I can very much relate to some of the battles you're facing with your son. My ex-boyfriend was a heroin addict, and I must say it was the hardest battle I've ever faced. We met over a year ago, when he was claimed to be sober. Ryan, was 22 and grew up in Texas. His family sent him to Minnesota to seek professional help and get sober, however, Ryan hasn't been able to stay sober for a long enough time to return home. I've gone around the ringer with his drug-addiction, it literally has taken every part of me. Since his family was 1300 miles away, it put me in a tough position: do I stay to try and help him, so in case something happens at least he's not alone or do I walk away, but if something happens is it my fault. At 21 years old, these are tough questions to be asking. Somethings I've realized in being apart of Ryan's addiction is there's not much anyone can do. The addict must become willing on their own time. For as hard as it is, they are the only one's who can change. Sometimes I forget this part, because I so badly want Ryan to do this because why would he want to stay in the misery. But then I think about my recovery, and there is no one else making me stay sober, but me. I'm staying sober because I want to stay sober. My life was a living hell when I was using, I was desperate for change..

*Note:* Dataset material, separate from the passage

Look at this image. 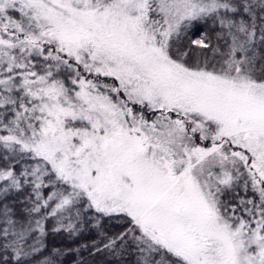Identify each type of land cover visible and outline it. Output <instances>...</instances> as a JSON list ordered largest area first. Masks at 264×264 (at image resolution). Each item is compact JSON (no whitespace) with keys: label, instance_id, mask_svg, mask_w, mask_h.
<instances>
[{"label":"snow or ice","instance_id":"obj_1","mask_svg":"<svg viewBox=\"0 0 264 264\" xmlns=\"http://www.w3.org/2000/svg\"><path fill=\"white\" fill-rule=\"evenodd\" d=\"M82 250L264 264V0H0V264Z\"/></svg>","mask_w":264,"mask_h":264},{"label":"trees","instance_id":"obj_2","mask_svg":"<svg viewBox=\"0 0 264 264\" xmlns=\"http://www.w3.org/2000/svg\"><path fill=\"white\" fill-rule=\"evenodd\" d=\"M205 32L208 33L209 35H211L213 33L212 24L210 21L205 22V23H199L198 22L194 29L190 30L186 36L182 37L181 44L186 45L189 42V40L195 38V36H194L195 33H205ZM93 235H94V233H87L83 236L82 240L74 241V240L66 239L64 236L54 234V235L49 236L47 243L49 246V250L53 247H65V248H67L68 246L78 247L79 243L87 242V241H85L86 236L89 237V241L91 242V238ZM77 259L91 260L92 257H90L86 251L82 250L79 258L73 256L72 259L68 262L62 261V264H75Z\"/></svg>","mask_w":264,"mask_h":264},{"label":"rangeland","instance_id":"obj_3","mask_svg":"<svg viewBox=\"0 0 264 264\" xmlns=\"http://www.w3.org/2000/svg\"><path fill=\"white\" fill-rule=\"evenodd\" d=\"M114 230H115V229H114ZM85 241H87L86 243H90V241H89V237H88V236H86ZM72 257H73V256L62 257V258H61V261H63V262H68V261H70V260L72 259ZM85 260H87V259H85ZM87 261L89 262V264H92V262H93V258H92L91 260H87ZM75 264H76V263H75ZM96 264H107L106 258L101 257V256L98 254L97 257H96Z\"/></svg>","mask_w":264,"mask_h":264}]
</instances>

I really like how you made a checklist of the all rules in order to bail your son out. I can't stress enough how important it is to stay with your rules and boundaries. Often times, I get so frustrated with Ryan's parents because they enable him financially. They send him a weekly allowance of a few hundred dollars, pay for all his needs and don't expect nor stay put in their rules. They enable him to continue this lifestyle. Ryan sits at home, no job, no school, no 'true' friends, no expectations to do anything. His boredom leads him back down to drugs every single time. I always felt that if his parent's would stop enabling him financially it would push Ryan to his bottom a lot quicker, or to the point where he's ready to seek professional help because he can't afford his habit. Unfortunately, I can't control it. I share this story with you, because I pray that you stick to your guns, for as hard as it is you might be helping the addict more than you think. Sure there's always that fear of what if, there will be a lot of fights and manipulation coming from the addict's perspective. But let me tell you: it will soon end when they are ready. Had my parent's not stuck to their rules, I would have been out partying a lot longer, but because I knew they weren't going to bend the rules anymore, not matter how much I begged, cried, and pleaded, it was time I changed.

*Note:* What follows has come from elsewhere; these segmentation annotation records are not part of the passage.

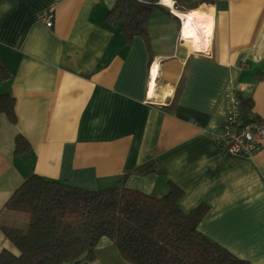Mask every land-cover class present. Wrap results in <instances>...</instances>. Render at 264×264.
<instances>
[{
  "label": "crops",
  "instance_id": "crops-1",
  "mask_svg": "<svg viewBox=\"0 0 264 264\" xmlns=\"http://www.w3.org/2000/svg\"><path fill=\"white\" fill-rule=\"evenodd\" d=\"M119 0H0V227L27 217L5 204L30 176L87 191L124 186L146 195L182 191L185 213L206 207L197 230L240 260L264 264V139L251 159L216 136L228 93L249 101L245 121L264 120V0H214L205 53L191 50L171 7L158 0L147 36L124 40ZM53 8V25L38 14ZM158 70L154 90L150 69ZM152 91V96H149ZM242 109V107H241ZM243 118V116H242ZM27 151L15 153V138ZM19 252L0 229V251ZM66 264H130L107 238L93 258Z\"/></svg>",
  "mask_w": 264,
  "mask_h": 264
},
{
  "label": "trees",
  "instance_id": "trees-1",
  "mask_svg": "<svg viewBox=\"0 0 264 264\" xmlns=\"http://www.w3.org/2000/svg\"><path fill=\"white\" fill-rule=\"evenodd\" d=\"M214 0H174L177 10H194ZM158 0H119L113 16L127 43L147 36V22ZM10 73L0 59V81ZM241 115L250 109L240 99ZM0 112L14 120L13 100L0 96ZM27 151L15 138V153ZM96 191L78 189L59 180L28 177L12 194L5 209L22 213V228L1 226L18 256L0 251V264H66L93 258L102 238L109 239L130 264H249L197 230L206 213L199 206L185 213L179 206L182 191L171 185L162 196L146 195L124 186Z\"/></svg>",
  "mask_w": 264,
  "mask_h": 264
},
{
  "label": "built area",
  "instance_id": "built-area-1",
  "mask_svg": "<svg viewBox=\"0 0 264 264\" xmlns=\"http://www.w3.org/2000/svg\"><path fill=\"white\" fill-rule=\"evenodd\" d=\"M170 12L179 18L182 26L181 16L171 8ZM53 17V8H49L38 14L39 21L43 22L49 28L53 25ZM149 75L150 82H154L157 72L152 76V69H150ZM228 97L229 109L222 130L216 136V140L223 152L251 159L261 149V141L264 139V120H243L240 100L233 93H228Z\"/></svg>",
  "mask_w": 264,
  "mask_h": 264
},
{
  "label": "bare ground",
  "instance_id": "bare-ground-1",
  "mask_svg": "<svg viewBox=\"0 0 264 264\" xmlns=\"http://www.w3.org/2000/svg\"><path fill=\"white\" fill-rule=\"evenodd\" d=\"M162 3L165 6L171 7L170 0H163ZM213 8L207 6L197 10H193L188 13H181L179 16L182 18L181 26V38L188 47L197 53H205L210 47L211 38L213 36L215 23L213 16ZM152 76H154L158 70L156 64L152 65ZM152 90H154V82H151ZM149 96H152V91Z\"/></svg>",
  "mask_w": 264,
  "mask_h": 264
}]
</instances>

I can't say I know exactly how you feel, because I'm not a parent to an opiate addict. But I have shared many, many of the trials and tribulations that you've experienced. I've taken on the co-dependent role for Ryan, the girlfriend, the care-taker, and the parent. I feel bad about walking away, and apart of me didn't want to. His drug addiction pushed me away. I believe Ryan is using again, and I'm torn. Since I don't have any proof, I don't know if I should contact his parent's. I'd hate to stir the pot when I don't have solid proof. Seeing how it is from the parent's side from my own experiences, and reading your blog it's an awful thing to hear that of your child.

I pray for your family and for your son. Addiction is a painful disease that effects all members of the family, not just the addict. Addiction isn't even fun anymore, it robs the addict of joy, love, goals, and happiness. I pray that your son will seek help sooner rather than later and that your family can learn to heal. Just keep doing what you're doing, and remember stick to your boundaries!